AGI – A solo un mese dal ritorno alla Casa Bianca di Donald Trump, il presidente uscente Joe Biden cerca di lasciare il segno in materia di lotta ai cambiamenti climatici con una nuova roadmap per gli Stati Uniti.
Il piano d’azione presentato alle Nazioni Unite, prevede che il Paese – secondo più grande inquinatore al mondo dopo la Cina – riduca le sue emissioni del 61-66% circa entro il 2035 rispetto al 2005. Finora, gli Stati Uniti si erano impegnati a ridurre della metà le proprie emissioni entro il 2030.
Questa nuova tabella di marcia costituisce “il programma climatico più audace nella storia degli Stati Uniti”, ha detto il presidente democratico uscente. “Trasformeremo questa minaccia esistenziale (del riscaldamento globale) in un’opportunità unica per trasformare il nostro Paese per le generazioni a venire”, ha sottolineato.
Per raggiungere questo obiettivo, l’amministrazione Biden conta in particolare sui frutti dei suoi massicci investimenti nel settore delle energie rinnovabili ma anche sul contributo del settore privato.
Washington aveva tempo fino a febbraio per presentare all’Onu questa revisione dei suoi obiettivi climatici chiamati “contributi determinati a livello nazionale” (Ndc), in conformità con l’accordo di Parigi del 2015, con i quali ogni Stato fissa i propri obiettivi non vincolanti. Obiettivi che il suo successore Trump potrebbe rapidamente spazzare via, tra sostegno dichiarato ai combustibili fossili e possibilità di disimpegno dall’Accordo di Parigi, di cui gli Stati Uniti erano già fuori durante il suo primo mandato.
La sua portavoce, Karoline Leavitt, ha reagito lodando le passate politiche repubblicane che, secondo lei, hanno permesso di “far avanzare la conservazione e la gestione ambientale promuovendo al tempo stesso la crescita economica”. “Il suo secondo mandato consentirà di ripulire l’aria e l’acqua”, ha assicurato Leavitt, senza menzionare il desiderio del presidente eletto di abbandonare questi impegni.
Di fronte al rischio che Trump ignori questa nuova road map, l’inviato di Biden per il clima, John Podesta, ha assicurato in uno scambio con i giornalisti di avere fiducia nella capacità del settore privato e delle autorità locali di “portare avanti le cose”.

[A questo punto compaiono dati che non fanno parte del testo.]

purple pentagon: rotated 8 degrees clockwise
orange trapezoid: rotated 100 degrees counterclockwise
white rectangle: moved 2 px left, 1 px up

“Non si tratta di un pio desiderio, è già successo prima”, ha insistito, ricordando le misure messe in atto dagli stati e dalle città democratiche durante il primo mandato di Trump. Tuttavia, secondo Podesta, le politiche federali decise dal repubblicano potrebbero “mettere in secondo piano l’azione per il clima”.
I gruppi ambientalisti hanno accolto con favore i nuovi obiettivi annunciati, che prevedono in particolare una riduzione di almeno il 35% delle emissioni di metano, un potente gas serra. Durante il suo mandato, Biden ha portato avanti progetti molto ambiziosi nella lotta al riscaldamento globale, tra cui massicci investimenti nelle energie rinnovabili.
Ma gli Stati Uniti, che rimangono il più grande produttore mondiale di petrolio e gas e il più grande inquinatore storico, sono in ritardo quando si tratta di azione globale per il clima. Secondo il centro ricerche Rhodium Group, i gas serra emessi dal Paese sono diminuiti del 18% nel 2023 rispetto al 2005.
E nell’estate del 2024, il centro ha stimato che entro il 2035 queste emissioni dovrebbero diminuire dal 38 al 56% rispetto a questo parametro. L’accordo di Parigi, di cui fanno parte 195 paesi, mira a mantenere l’aumento della temperatura media globale “ben al di sotto dei 2 C” rispetto ai livelli preindustriali e a proseguire gli sforzi per limitarlo a 1,5 C. Il mondo si è già riscaldato di 1,2 C o 1,3 C in media, a seconda del periodo considerato.